Newsom is trying to run for the Democratic nomination for governor in 2010. He's not doing well. He's just had major blow-ups in both his political and City Hall operations, and has less than one-eighth the campaign funds available to spend that frontrunner Jerry Brown has.
Nevertheless, his prominent role, at least for now, in the politics of 2010 places him front and center in the debate over the repeal of Prop 8. Given his record of boneheaded moves, gay marriage opponents are happy about this.
**The History The right to same-sex marriage will, in the end, win out. It's the getting there that is messy. And it need not have been as messy as the passage of Prop 8, and its expected upholding last spring by the California Supreme Court, has made it. (Fortunately, the 18,000 same-sex marriages legally carried out under the short-lived law will stand.)
Ironically, it was this very court that granted the right of same-sex marriage just last year.
Overturning an earlier anti-gay marriage initiative, Chief Justice Ron George, a Republican, wrote in his majority opinion: "An individual's capacity to establish a loving and long-term committed relationship with another person and responsibly to care for and raise children does not depend upon an individual's sexual orientation. ... An individual's sexual orientation -- like a person's race or gender -- does not constitute a legitimate basis to deny or withhold legal rights."
The state Supreme Court's decision fueled a right-wing drive to enshrine opposition to same-sex marriage in California's constitution.
Gay marriage opponents got a huge gift immediately from San Francisco Mayor Gavin Newsom's comments. Newsom had enraged top national Democrats, including Senator Dianne Feinstein and Senator John Kerry, the Democratic presidential nominee, by unilaterally declaring same-sex marriage lawful in San Francisco in the midst of the 2004 presidential race.
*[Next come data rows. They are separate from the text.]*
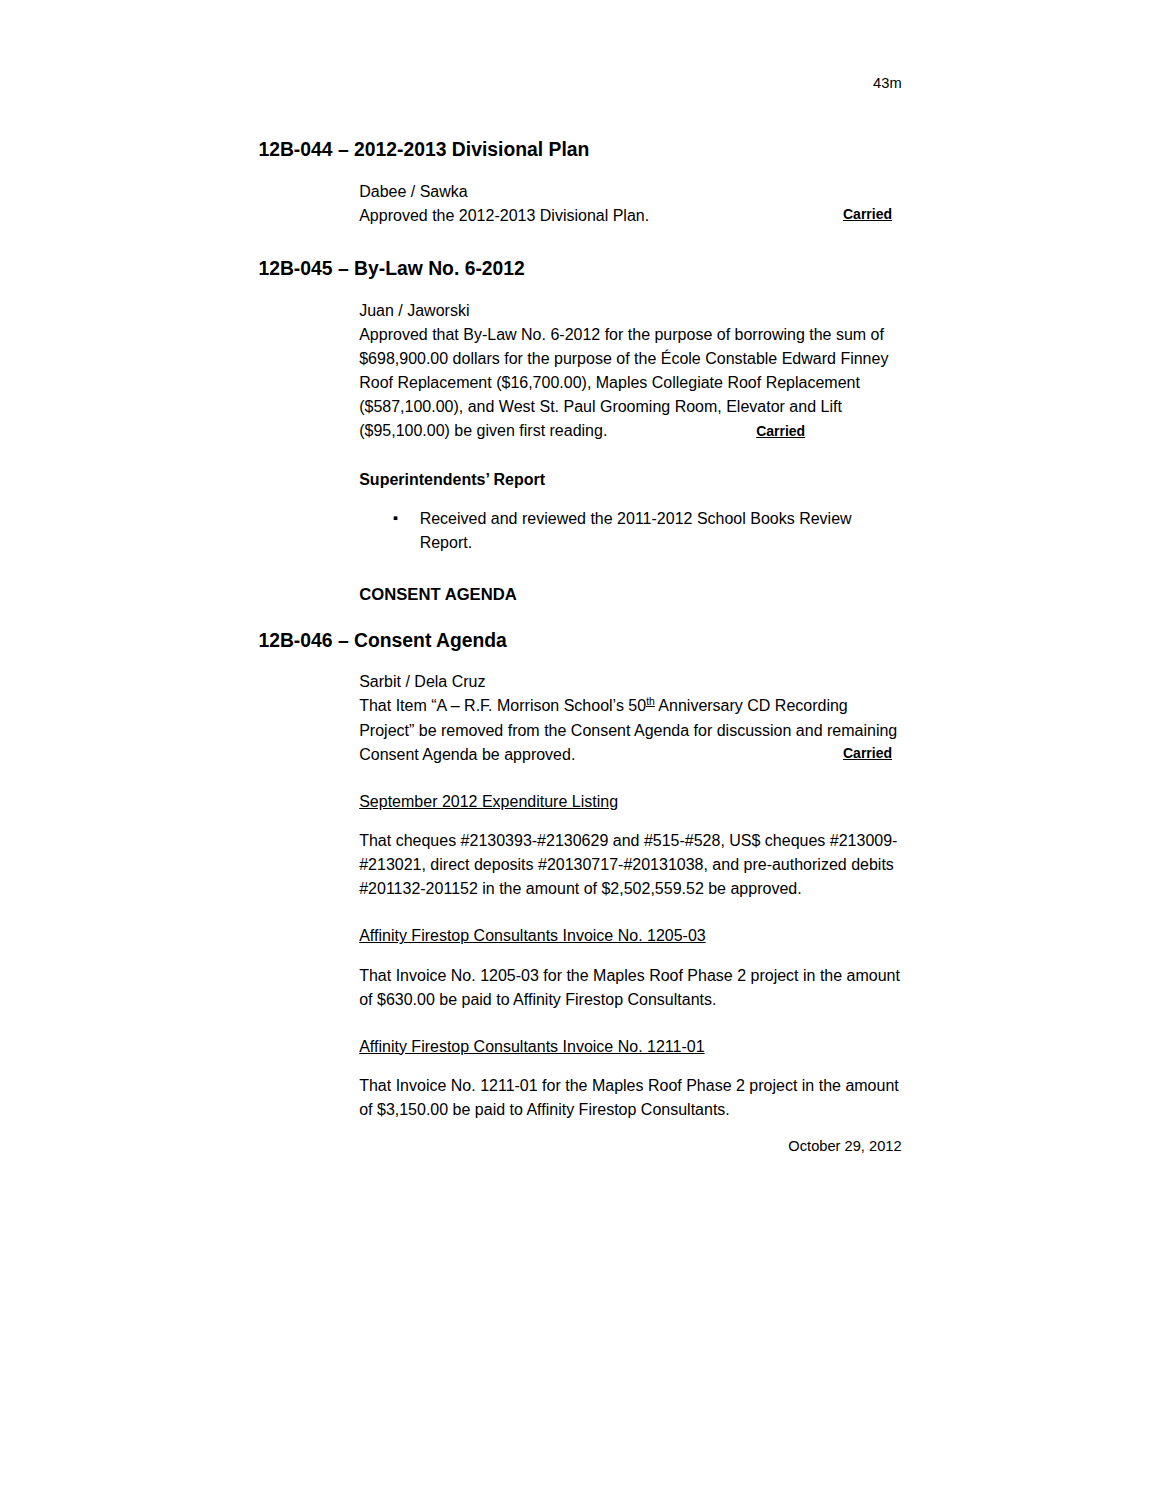43m
12B-044 – 2012-2013 Divisional Plan
Dabee / Sawka
Approved the 2012-2013 Divisional Plan.Carried
12B-045 – By-Law No. 6-2012
Juan / Jaworski
Approved that By-Law No. 6-2012 for the purpose of borrowing the sum of $698,900.00 dollars for the purpose of the École Constable Edward Finney Roof Replacement ($16,700.00), Maples Collegiate Roof Replacement ($587,100.00), and West St. Paul Grooming Room, Elevator and Lift ($95,100.00) be given first reading.Carried
Superintendents’ Report
Received and reviewed the 2011-2012 School Books Review Report.
CONSENT AGENDA
12B-046 – Consent Agenda
Sarbit / Dela Cruz
That Item “A – R.F. Morrison School’s 50th Anniversary CD Recording Project” be removed from the Consent Agenda for discussion and remaining Consent Agenda be approved.Carried
September 2012 Expenditure Listing
That cheques #2130393-#2130629 and #515-#528, US$ cheques #213009-#213021, direct deposits #20130717-#20131038, and pre-authorized debits #201132-201152 in the amount of $2,502,559.52 be approved.
Affinity Firestop Consultants Invoice No. 1205-03
That Invoice No. 1205-03 for the Maples Roof Phase 2 project in the amount of $630.00 be paid to Affinity Firestop Consultants.
Affinity Firestop Consultants Invoice No. 1211-01
That Invoice No. 1211-01 for the Maples Roof Phase 2 project in the amount of $3,150.00 be paid to Affinity Firestop Consultants.
October 29, 2012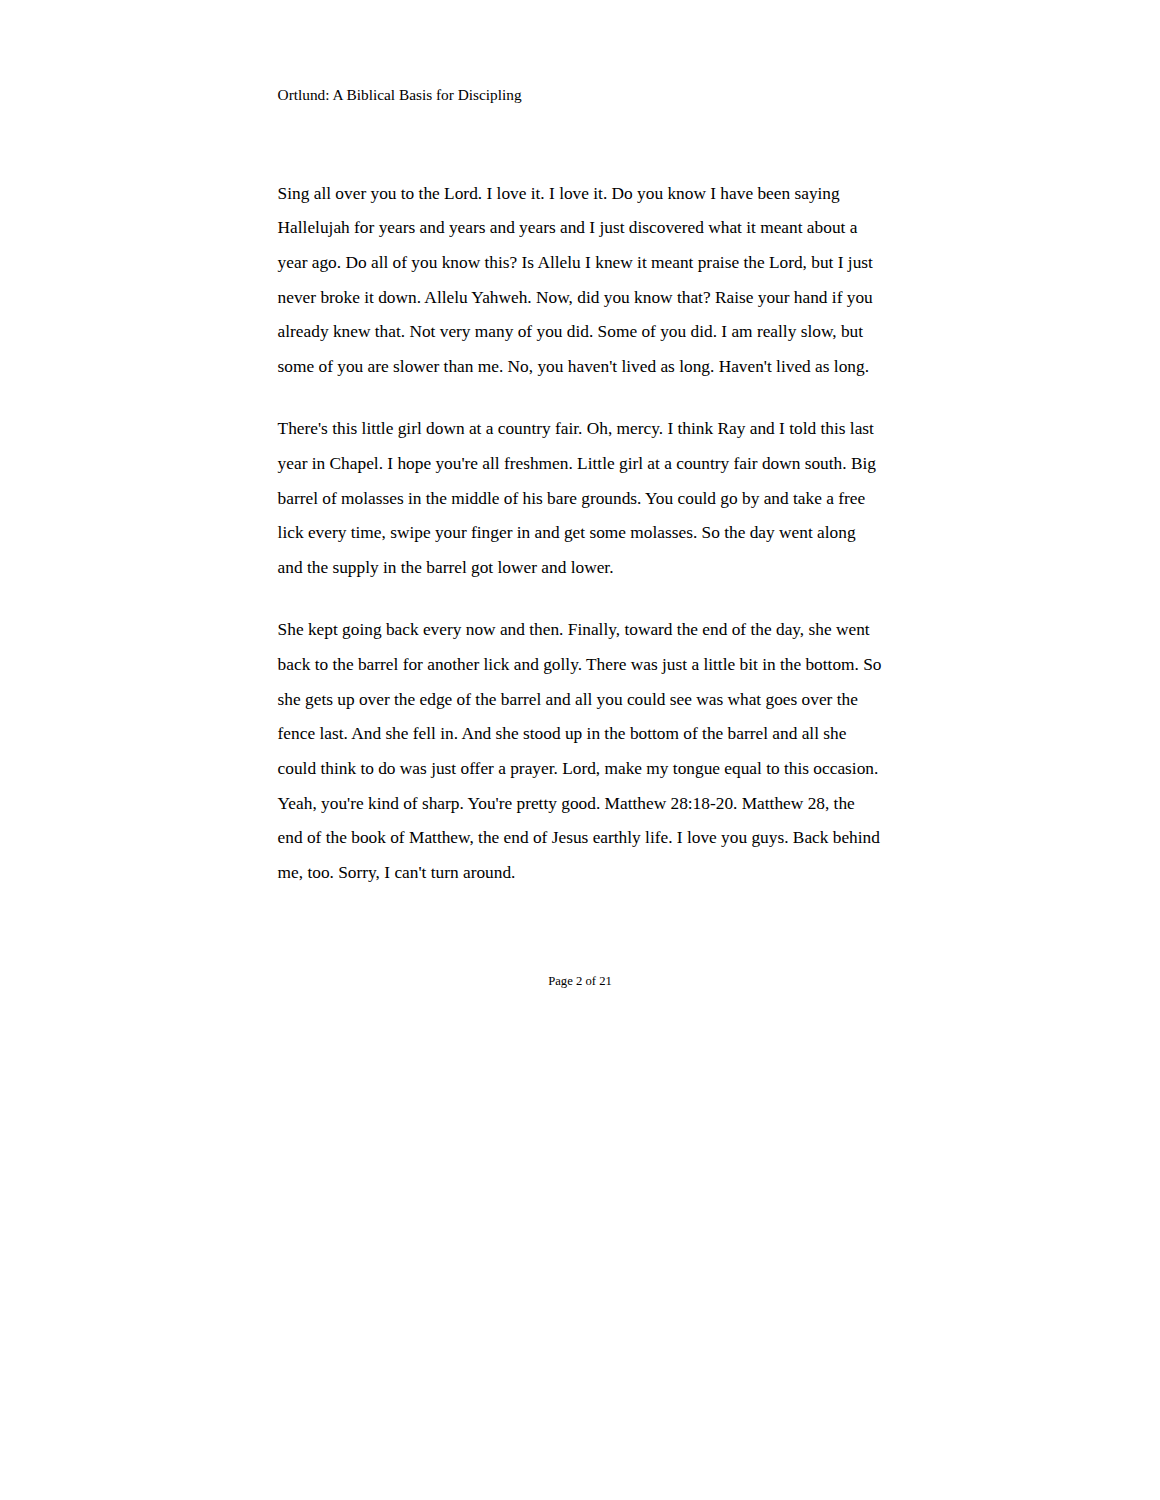Ortlund: A Biblical Basis for Discipling
Sing all over you to the Lord. I love it. I love it. Do you know I have been saying Hallelujah for years and years and years and I just discovered what it meant about a year ago. Do all of you know this? Is Allelu I knew it meant praise the Lord, but I just never broke it down. Allelu Yahweh. Now, did you know that? Raise your hand if you already knew that. Not very many of you did. Some of you did. I am really slow, but some of you are slower than me. No, you haven't lived as long. Haven't lived as long.
There's this little girl down at a country fair. Oh, mercy. I think Ray and I told this last year in Chapel. I hope you're all freshmen. Little girl at a country fair down south. Big barrel of molasses in the middle of his bare grounds. You could go by and take a free lick every time, swipe your finger in and get some molasses. So the day went along and the supply in the barrel got lower and lower.
She kept going back every now and then. Finally, toward the end of the day, she went back to the barrel for another lick and golly. There was just a little bit in the bottom. So she gets up over the edge of the barrel and all you could see was what goes over the fence last. And she fell in. And she stood up in the bottom of the barrel and all she could think to do was just offer a prayer. Lord, make my tongue equal to this occasion. Yeah, you're kind of sharp. You're pretty good. Matthew 28:18-20. Matthew 28, the end of the book of Matthew, the end of Jesus earthly life. I love you guys. Back behind me, too. Sorry, I can't turn around.
Page 2 of 21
Though it was a move that was predictably easily overturned, national Republican strategists credited the furor it caused with playing a propulsive role in turning out huge numbers of fundamentalist voters in Ohio, the lynchpin of George W. Bush's 2004 re-election.
In the spring of 2008, Newsom delighted the proponents of what became Proposition 8 by delivering a gloating set of remarks.
"By the way, as California goes, so goes the rest of the nation," he said. "It's inevitable. This door's wide open now. It's gonna happen. Whether you like it or not. This is the future. And it's now."
The foolish remarks helped galvanize religious conservatives around the country, and they poured millions into the California campaign. It also formed the cornerstone for the Yes on 8 ad campaign.
A few weeks before the election, with opponents of Prop 8 fighting back against distracting assertions that the right to same-sex marriage means that "homosexuality" will be promoted in the public schools, Newsom presided over the same-sex wedding of a first grade teacher at San Francisco City Hall. 18 of her students were on hand to toss rose petals and blow bubbles on their just married teacher and her new wife.
The Yes on 8 forces had a field day with this, successfully pushing back against new No on 8 ads. And what seemed like the likely defeat of Prop 8 turned into a 52% to 48% victory.
And so the question remains: When best to try to roll back the ultimate failure of 2008? In 2010 or in 2012?
The emotional answer is clearly the former. The more measured answer the latter. But politics frequently turns, for better or worse, on emotion.